Part of feeling good is probably attributable to the suite of pharmaceuticals pumped into me on Thursday. Most of these drugs are meant to help manage nausea, which is a very good thing. The nurse said that I should feel decent until sometime today, at which point what they gave me will have start to wear off. Hopefully from there the anti-nausea meds I am taking already will take over and do their job. I woke up this morning with my hair still on my head, but I imagine that whole situation will come with time. They say for some people it can take weeks before the hair starts to fall out. We'll see which of the other possible side effects manifest themselves in the coming days and weeks.
The other part of feeling good is more emotional. There is something about taking the first concrete step toward something that makes it real and calms me down. The cancer killing drugs are in my system. Now it's time just to take things (i.e., my physical state) as they come and to pray the drugs work. One foot in front of the other. One day, one moment at a time.
I am also feeling better emotionally because of the conversation we had with my doctor. He was a lot more clear compared with previous conversations about what he is hoping the chemo is going to accomplish for me. He's hoping that the chemo, combined with some radiation we plan to do on the tumors in my back and hip, will not only kill off the tumors, but will alter the tumors themselves so that they are more detectable to my immune system. Let me explain why this is important in more detail for those inquiring minds out there:
In this (click the word "this") post I wrote about the type of melanoma I have. This type of melanoma carries what doctors call a "low mutational load" which makes it hard for the immune system to recognize that it needs to attack it with t-cells. This isn't good when we're talking about immunotherapy because the whole idea is to get the immune system fighting the cancer. In order to do this it needs to recognize that it has something to be fighting, which is a hard thing to make happen in my case.
All of my liver biopsies show that I have a very low number of t-cells in my tumors. This isn't surprising given the above, but it is discouraging. What my doctor explained yesterday is that chemo and radiation often have the effect of changing the face of tumors, which can make them more easily recognized by the immune system. He is hoping this is the case with me and that we can go back to trying immunotherapy after this season of chemo and radiation, but hopefully with more success and more t-cell activity (i.e., more cancer killing).

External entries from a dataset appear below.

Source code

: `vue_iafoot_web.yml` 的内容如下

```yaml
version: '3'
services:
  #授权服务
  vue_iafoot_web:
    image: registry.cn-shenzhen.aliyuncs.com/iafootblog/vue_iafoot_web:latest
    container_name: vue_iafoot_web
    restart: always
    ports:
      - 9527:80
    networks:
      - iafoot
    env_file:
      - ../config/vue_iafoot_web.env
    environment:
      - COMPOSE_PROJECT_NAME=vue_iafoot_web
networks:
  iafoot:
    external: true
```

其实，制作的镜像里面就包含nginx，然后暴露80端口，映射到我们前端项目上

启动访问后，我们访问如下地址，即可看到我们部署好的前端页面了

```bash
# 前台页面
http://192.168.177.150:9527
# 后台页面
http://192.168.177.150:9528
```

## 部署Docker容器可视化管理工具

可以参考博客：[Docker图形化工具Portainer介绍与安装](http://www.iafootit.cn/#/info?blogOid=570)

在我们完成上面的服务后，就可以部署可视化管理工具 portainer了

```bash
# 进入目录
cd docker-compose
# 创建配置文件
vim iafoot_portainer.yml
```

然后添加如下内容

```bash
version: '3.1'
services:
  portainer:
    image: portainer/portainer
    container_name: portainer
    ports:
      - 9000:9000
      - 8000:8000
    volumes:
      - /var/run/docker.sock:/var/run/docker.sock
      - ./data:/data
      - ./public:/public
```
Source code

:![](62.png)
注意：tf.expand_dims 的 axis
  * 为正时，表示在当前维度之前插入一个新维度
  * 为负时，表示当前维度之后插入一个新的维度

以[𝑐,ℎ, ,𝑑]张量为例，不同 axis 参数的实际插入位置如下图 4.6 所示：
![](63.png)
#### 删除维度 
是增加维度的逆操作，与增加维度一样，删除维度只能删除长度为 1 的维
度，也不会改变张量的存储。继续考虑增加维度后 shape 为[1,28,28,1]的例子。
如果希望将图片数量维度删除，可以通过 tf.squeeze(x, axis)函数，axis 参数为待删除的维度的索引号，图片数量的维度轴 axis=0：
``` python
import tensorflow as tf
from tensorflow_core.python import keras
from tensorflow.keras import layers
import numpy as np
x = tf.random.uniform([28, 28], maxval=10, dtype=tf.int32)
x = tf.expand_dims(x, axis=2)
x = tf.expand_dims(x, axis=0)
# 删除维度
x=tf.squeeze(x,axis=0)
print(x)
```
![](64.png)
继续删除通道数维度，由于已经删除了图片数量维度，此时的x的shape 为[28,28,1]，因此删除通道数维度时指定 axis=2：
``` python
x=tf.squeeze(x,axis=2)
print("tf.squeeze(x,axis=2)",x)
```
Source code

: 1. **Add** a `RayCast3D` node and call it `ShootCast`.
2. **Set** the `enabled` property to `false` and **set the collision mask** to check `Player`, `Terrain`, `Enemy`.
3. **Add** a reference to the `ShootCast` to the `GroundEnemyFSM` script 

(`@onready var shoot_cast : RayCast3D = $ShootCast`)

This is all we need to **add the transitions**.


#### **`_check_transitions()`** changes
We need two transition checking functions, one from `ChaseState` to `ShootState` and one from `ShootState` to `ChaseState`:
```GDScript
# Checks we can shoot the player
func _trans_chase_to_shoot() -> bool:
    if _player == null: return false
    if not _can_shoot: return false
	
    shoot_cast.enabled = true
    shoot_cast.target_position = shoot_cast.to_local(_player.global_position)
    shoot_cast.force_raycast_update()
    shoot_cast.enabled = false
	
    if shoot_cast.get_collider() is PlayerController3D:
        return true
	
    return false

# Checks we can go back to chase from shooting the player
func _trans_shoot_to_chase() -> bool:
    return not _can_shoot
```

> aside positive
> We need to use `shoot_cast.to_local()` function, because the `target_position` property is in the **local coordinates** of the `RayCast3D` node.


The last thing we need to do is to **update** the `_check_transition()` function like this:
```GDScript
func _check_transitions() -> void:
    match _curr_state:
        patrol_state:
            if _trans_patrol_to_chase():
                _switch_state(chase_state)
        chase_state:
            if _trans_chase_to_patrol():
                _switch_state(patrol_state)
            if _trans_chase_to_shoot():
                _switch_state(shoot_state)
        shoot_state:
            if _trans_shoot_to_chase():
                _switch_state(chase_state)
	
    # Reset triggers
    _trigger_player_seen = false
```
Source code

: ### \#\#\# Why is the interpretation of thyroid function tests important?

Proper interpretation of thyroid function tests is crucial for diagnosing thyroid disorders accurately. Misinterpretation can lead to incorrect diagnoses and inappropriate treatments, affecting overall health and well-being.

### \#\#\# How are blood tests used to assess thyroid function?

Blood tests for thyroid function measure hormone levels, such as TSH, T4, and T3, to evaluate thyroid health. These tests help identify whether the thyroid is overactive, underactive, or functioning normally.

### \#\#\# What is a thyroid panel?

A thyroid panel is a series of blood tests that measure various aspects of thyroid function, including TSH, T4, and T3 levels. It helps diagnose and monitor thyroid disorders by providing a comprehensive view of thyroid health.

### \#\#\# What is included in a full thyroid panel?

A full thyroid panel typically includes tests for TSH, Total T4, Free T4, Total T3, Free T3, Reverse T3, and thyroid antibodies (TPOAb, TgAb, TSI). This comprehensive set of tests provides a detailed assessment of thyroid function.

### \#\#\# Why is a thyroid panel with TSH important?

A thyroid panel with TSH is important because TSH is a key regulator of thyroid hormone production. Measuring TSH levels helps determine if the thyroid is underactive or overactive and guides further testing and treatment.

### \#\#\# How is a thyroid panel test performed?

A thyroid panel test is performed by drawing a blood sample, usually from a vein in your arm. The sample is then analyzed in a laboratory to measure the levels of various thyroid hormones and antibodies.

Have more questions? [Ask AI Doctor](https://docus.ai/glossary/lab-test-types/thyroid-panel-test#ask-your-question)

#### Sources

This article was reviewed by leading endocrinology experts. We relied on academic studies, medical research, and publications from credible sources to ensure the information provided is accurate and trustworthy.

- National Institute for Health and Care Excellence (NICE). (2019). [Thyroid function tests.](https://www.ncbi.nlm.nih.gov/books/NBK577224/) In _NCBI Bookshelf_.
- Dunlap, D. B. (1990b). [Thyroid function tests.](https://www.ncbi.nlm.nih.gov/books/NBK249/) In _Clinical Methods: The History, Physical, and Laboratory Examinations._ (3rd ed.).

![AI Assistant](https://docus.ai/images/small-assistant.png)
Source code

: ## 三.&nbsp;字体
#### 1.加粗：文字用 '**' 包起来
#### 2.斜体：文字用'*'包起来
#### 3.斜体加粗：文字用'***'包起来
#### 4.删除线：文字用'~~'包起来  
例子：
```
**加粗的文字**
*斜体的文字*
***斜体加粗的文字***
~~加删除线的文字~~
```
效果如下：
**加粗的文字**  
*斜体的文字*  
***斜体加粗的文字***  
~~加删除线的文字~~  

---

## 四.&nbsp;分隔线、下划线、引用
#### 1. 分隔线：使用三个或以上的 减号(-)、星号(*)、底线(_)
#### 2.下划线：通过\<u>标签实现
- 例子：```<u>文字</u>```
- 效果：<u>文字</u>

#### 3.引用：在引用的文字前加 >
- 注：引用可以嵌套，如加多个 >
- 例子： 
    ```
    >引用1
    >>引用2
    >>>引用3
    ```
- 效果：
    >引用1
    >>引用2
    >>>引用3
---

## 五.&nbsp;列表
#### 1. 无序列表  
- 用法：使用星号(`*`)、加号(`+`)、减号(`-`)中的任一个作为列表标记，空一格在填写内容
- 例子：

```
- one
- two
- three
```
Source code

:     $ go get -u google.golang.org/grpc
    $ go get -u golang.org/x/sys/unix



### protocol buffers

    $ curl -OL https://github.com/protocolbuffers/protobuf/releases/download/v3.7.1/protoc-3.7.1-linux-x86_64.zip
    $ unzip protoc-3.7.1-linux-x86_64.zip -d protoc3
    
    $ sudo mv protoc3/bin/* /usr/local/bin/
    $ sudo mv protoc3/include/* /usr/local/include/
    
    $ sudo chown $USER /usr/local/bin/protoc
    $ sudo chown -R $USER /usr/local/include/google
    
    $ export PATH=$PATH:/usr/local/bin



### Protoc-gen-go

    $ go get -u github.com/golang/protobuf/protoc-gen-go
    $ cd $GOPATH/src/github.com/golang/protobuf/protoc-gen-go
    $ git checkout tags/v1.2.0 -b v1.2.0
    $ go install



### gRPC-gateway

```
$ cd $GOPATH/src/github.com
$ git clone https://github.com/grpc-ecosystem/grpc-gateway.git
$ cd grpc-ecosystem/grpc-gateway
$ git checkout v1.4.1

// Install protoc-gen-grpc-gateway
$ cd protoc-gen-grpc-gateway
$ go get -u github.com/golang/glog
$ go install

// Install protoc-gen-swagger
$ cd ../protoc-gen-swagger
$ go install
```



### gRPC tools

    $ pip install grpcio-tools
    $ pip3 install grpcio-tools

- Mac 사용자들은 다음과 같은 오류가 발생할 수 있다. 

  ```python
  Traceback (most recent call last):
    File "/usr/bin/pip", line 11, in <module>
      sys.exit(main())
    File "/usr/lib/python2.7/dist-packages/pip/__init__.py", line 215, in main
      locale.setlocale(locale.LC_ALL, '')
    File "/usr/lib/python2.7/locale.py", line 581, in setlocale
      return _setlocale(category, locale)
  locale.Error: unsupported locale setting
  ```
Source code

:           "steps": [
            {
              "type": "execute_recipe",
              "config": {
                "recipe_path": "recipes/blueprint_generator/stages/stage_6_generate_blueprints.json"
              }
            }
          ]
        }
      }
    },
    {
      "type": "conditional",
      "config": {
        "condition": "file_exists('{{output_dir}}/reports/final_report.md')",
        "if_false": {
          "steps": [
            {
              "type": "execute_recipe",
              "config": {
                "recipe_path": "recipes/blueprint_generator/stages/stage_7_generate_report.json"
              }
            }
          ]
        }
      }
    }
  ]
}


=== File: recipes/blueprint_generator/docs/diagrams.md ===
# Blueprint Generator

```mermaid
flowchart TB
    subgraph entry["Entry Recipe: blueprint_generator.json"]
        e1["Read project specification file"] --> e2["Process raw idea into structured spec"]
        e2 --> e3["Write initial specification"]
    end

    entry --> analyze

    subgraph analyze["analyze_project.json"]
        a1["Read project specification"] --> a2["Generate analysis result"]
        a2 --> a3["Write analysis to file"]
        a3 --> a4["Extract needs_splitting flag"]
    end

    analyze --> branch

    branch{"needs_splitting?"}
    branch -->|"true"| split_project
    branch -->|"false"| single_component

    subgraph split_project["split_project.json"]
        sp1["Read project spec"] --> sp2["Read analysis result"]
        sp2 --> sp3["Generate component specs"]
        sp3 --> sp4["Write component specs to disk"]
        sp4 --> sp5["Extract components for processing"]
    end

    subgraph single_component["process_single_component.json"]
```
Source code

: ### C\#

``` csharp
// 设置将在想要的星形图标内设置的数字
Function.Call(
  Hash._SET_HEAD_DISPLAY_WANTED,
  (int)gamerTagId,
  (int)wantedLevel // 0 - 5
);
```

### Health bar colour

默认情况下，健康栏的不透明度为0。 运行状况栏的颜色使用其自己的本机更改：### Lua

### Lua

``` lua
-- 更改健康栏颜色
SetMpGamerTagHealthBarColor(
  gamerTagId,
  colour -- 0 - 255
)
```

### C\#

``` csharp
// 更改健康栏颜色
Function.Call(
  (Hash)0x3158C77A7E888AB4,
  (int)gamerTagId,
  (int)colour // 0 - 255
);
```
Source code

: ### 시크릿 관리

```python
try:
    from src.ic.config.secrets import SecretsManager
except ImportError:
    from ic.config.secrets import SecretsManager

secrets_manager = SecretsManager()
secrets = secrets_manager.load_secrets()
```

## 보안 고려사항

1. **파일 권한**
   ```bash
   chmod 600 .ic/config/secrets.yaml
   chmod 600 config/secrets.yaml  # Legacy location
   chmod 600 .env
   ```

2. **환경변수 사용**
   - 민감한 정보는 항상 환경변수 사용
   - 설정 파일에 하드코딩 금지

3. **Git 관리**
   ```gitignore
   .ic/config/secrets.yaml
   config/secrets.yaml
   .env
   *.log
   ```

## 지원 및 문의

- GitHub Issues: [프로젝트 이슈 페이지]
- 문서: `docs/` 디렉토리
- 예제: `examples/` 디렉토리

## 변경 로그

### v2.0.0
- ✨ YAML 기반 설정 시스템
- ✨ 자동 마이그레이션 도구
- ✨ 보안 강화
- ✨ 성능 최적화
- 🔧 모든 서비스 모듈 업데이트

If we can get more t-cells to my liver tumors more treatment options will also open up to me, including a version of what is called "adoptive cell therapy." This treatment is in its infancy and very experimental, but basically what they do is harvest your t-cells, reproduce billions of them in a lab, and then put them back into your body. Pretty cool and very cutting edge. But, I am not a good candidate for it unless I can get some more t-cells of my own into the battle against this disease.
Now we pray and hope and wait. I will have my next PET/CT scan on February 25, which is when we'll really know whether the chemo is effective. Until then it's all about managing side effects, getting the radiation moving, and finding ways to fill my free time with challenging and interesting activities, including (hopefully) more writing.